1650-1750--England's greatest architect was Christopher Wren (1632-1723), a scientist and member of Parliament who got the job of rebuilding London after the Great Fire of 1666. He designed 53 replacement churches alone, plus the new St. Paul's Cathedral and numerous other projects. Other proponents of baroque architecture were John Vanbrugh (1664-1726) and his mentor and oft collaborator, Nicholas Hawksmoor (1661-1736), who sometimes worked in a more Palladian idiom.
Identifiable Features
Classical architecture rewritten with curves. The baroque is similar to the Renaissance, but many of the right angles and ruler-straight lines are exchanged for curves of complex geometry and an interplay of concave and convex surfaces. The overall effect is to lighten the appearance of structures and to add some movement of line.
Complex decoration. Unlike the sometimes severe designs of the Renaissance and other classically inspired styles, the baroque was often playful and apt to festoon structures with decorations intended to liven things up.
Best Examples
St. Paul's Cathedral, London (1676-1710). This cathedral is the crowning achievement of both English baroque and of Christopher Wren himself. London's other main Wren attraction is the Royal Naval College, Greenwich (1696).
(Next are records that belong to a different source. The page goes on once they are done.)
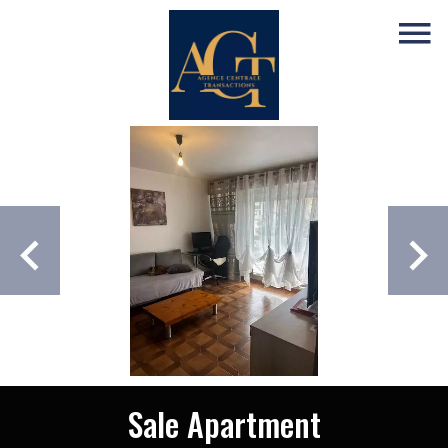
Sale Apartment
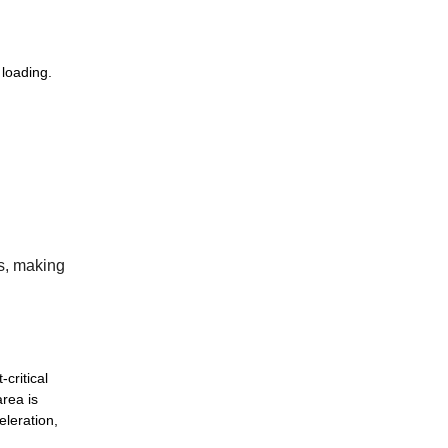
 loading.
ds, making
critical
area is
eleration,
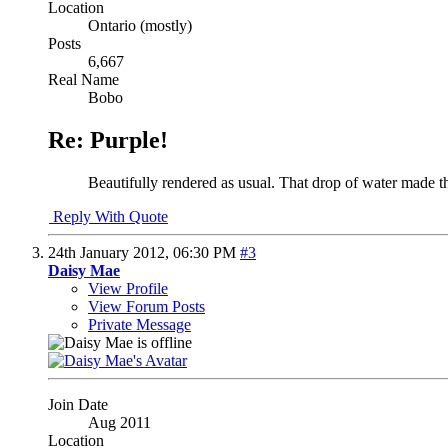
Location
Ontario (mostly)
Posts
6,667
Real Name
Bobo
Re: Purple!
Beautifully rendered as usual. That drop of water made t
Reply With Quote
24th January 2012,
06:30 PM
#3
Daisy Mae
View Profile
View Forum Posts
Private Message
Join Date
Aug 2011
Location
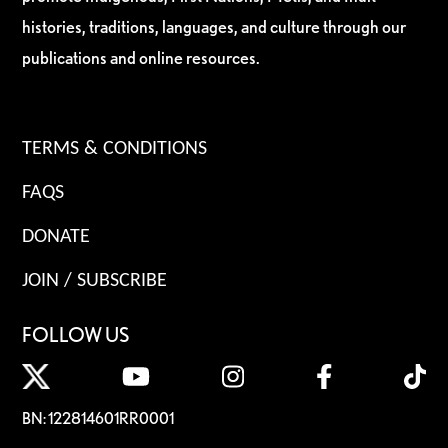
histories, traditions, languages, and culture through our
publications and online resources.
TERMS & CONDITIONS
FAQS
DONATE
JOIN / SUBSCRIBE
FOLLOW US
BN: 122814601RR0001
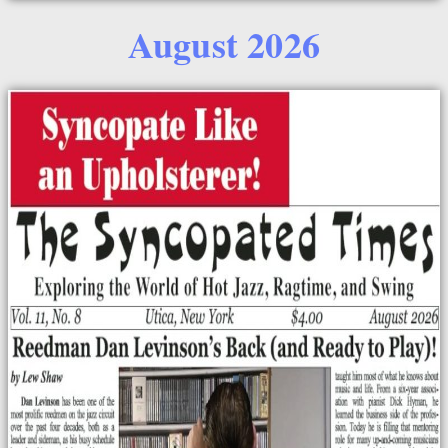
August 2026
Queen's College, Sheldonian Theatre, and Radcliffe Camera, Oxford. Queen's College is the only campus of Oxford constructed entirely in one style, and it includes a library by Hawksmoor. The Sheldonian Theatre (1664-69), an almost classically subdued rotunda showing little of later baroque exuberance, was Wren's first crack at architecture. Compare this to the more baroque Radcliffe Camera (1737-49), designed by James Gibbs (1662-1754) who influenced Thomas Jefferson.
Blenheim Palace, Woodstock (early 1700s). John Vanbrugh's crowning achievement, Blenheim Palace is a British Versailles surrounded by perhaps the best of Capability Brown's gardens.
Castle Howard, Yorkshire (1699-1726). Another masterpiece by the team of Nicholas Hawksmoor and then-neophyte John Vanbrugh, Castle Howard became famous as a backdrop to Brideshead Revisited.